Safety of antibiotics in pregnancy

  • The benefits of antibiotics for gonorrhoea outweigh the risks in pregnancy.
    • Left untreated, gonorrhoea in pregnancy is associated with spontaneous abortion, premature labour, early rupture of fetal membranes, perinatal mortality, and gonococcal conjunctivitis in the newborn [Handsfield and Sparling, 2005].
    • Chlamydia is associated with premature birth and spontaneous abortion in pregnant women [Stamm et al, 2005] and may develop into pelvic inflammatory disease, which increases the risk of ectopic pregnancy, infertility, and chronic pelvic pain in later life [BASHH, 2006].
  • Cefixime and ceftriaxone are not specifically licensed in pregnancy but 'are not known to be harmful' [BNF 57, 2009]. Although cephalosporins cross the placenta, no evidence from animal studies indicates that they are toxic to the embryo or the fetus, and no harms have been shown in observational studies of pregnant women who have been exposed to cephalosporins [Schaefer et al, 2007; NTIS, 2008d].
  • Amoxicillin is considered to have a good safety profile in pregnancy, and its use is licensed in this setting [ABPI Medicines Compendium, 2008c]. There is extensive experience of using penicillins in pregnancy, with no evidence to suggest that they are associated with an increased risk of malformations or other forms of fetal toxicity [NTIS, 2008c].
  • Macrolides are considered to be suitable treatment options in pregnancy where indicated [NTIS, 2008c].

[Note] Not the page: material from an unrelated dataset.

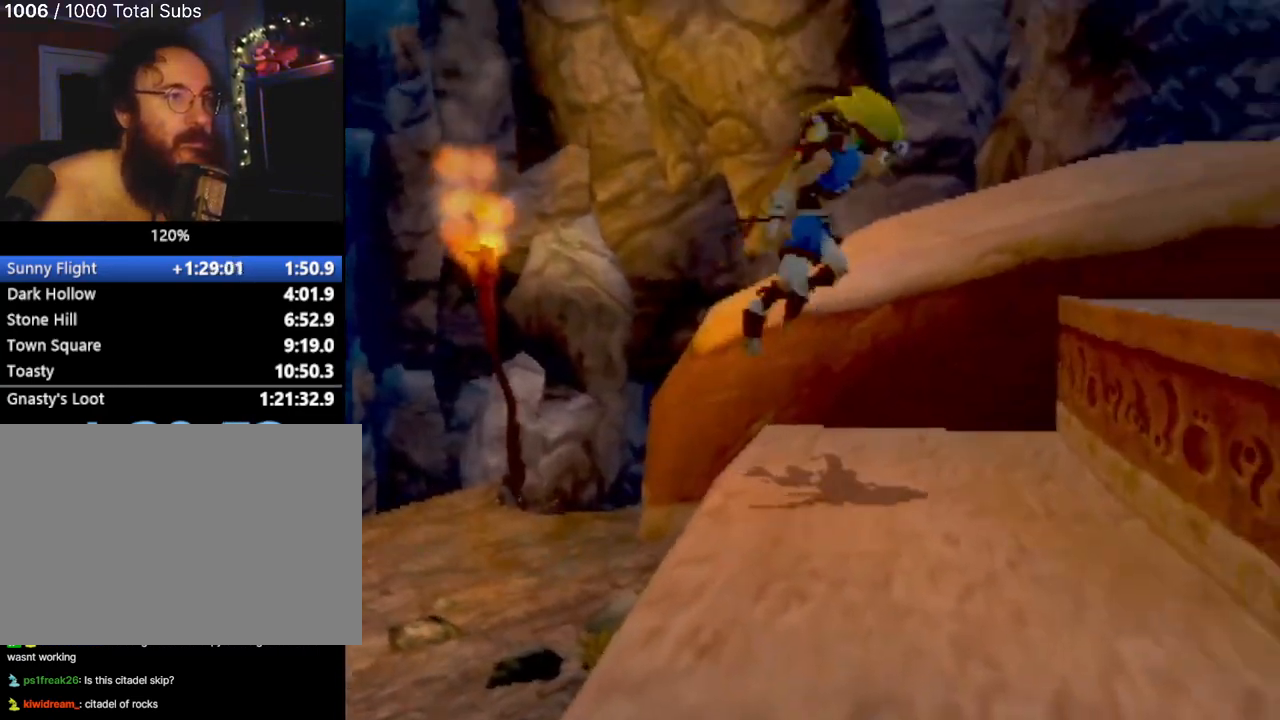
{"buttons": [], "left_stick": "up-right", "events": [[33, "left_stick", "up-right"], [150, "CROSS", "up"]]}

    • Erythromycin is generally preferred because there is more experience with it than with other macrolides [NTIS, 2008b]. However, it is probably not as effective as azithromycin in the treatment of chlamydia [Brocklehurst and Rooney, 1998].

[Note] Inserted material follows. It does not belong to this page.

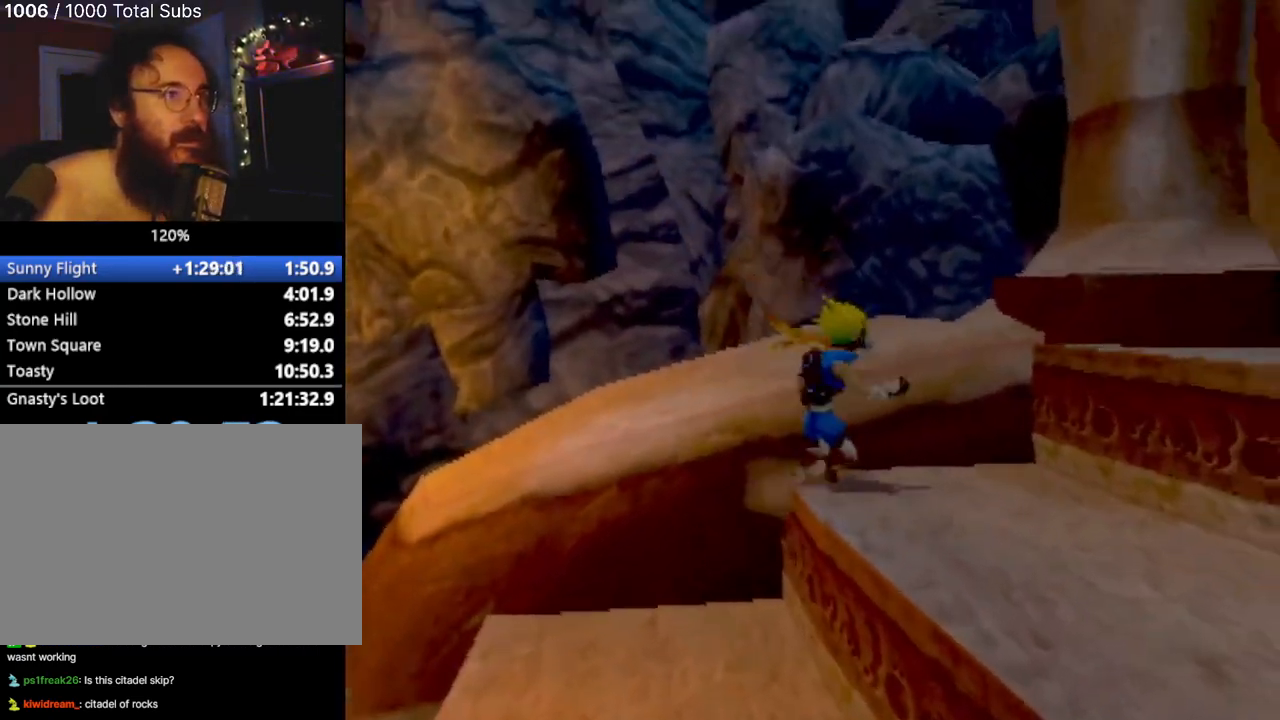
{"buttons": [], "left_stick": "up-left", "events": [[84, "left_stick", "up"], [117, "CROSS", "down"], [334, "CROSS", "up"], [367, "left_stick", "up-left"]]}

    • Azithromycin is usually recommended as second-line treatment in pregnancy; animal studies and limited observational data have not indicated an increased risk of congenital malformations [NTIS, 2008a].

Drugs not recommended

  • Fluoroquinolones are not recommended in pregnancy or breastfeeding except 'for the treatment of serious or life-threatening conditions unresponsive to standard antibiotic therapy', because there is a theoretical risk of arthropathy in the child [Schaefer et al, 2007; NTIS, 2008c].
  • Tetracyclines have been associated with discolouration of teeth and bones, staining of the lenses, and the development of cataracts in newborn babies when used in the second and third trimesters. They are therefore contraindicated in pregnancy and breastfeeding [Schaefer et al, 2007; NTIS, 2008c].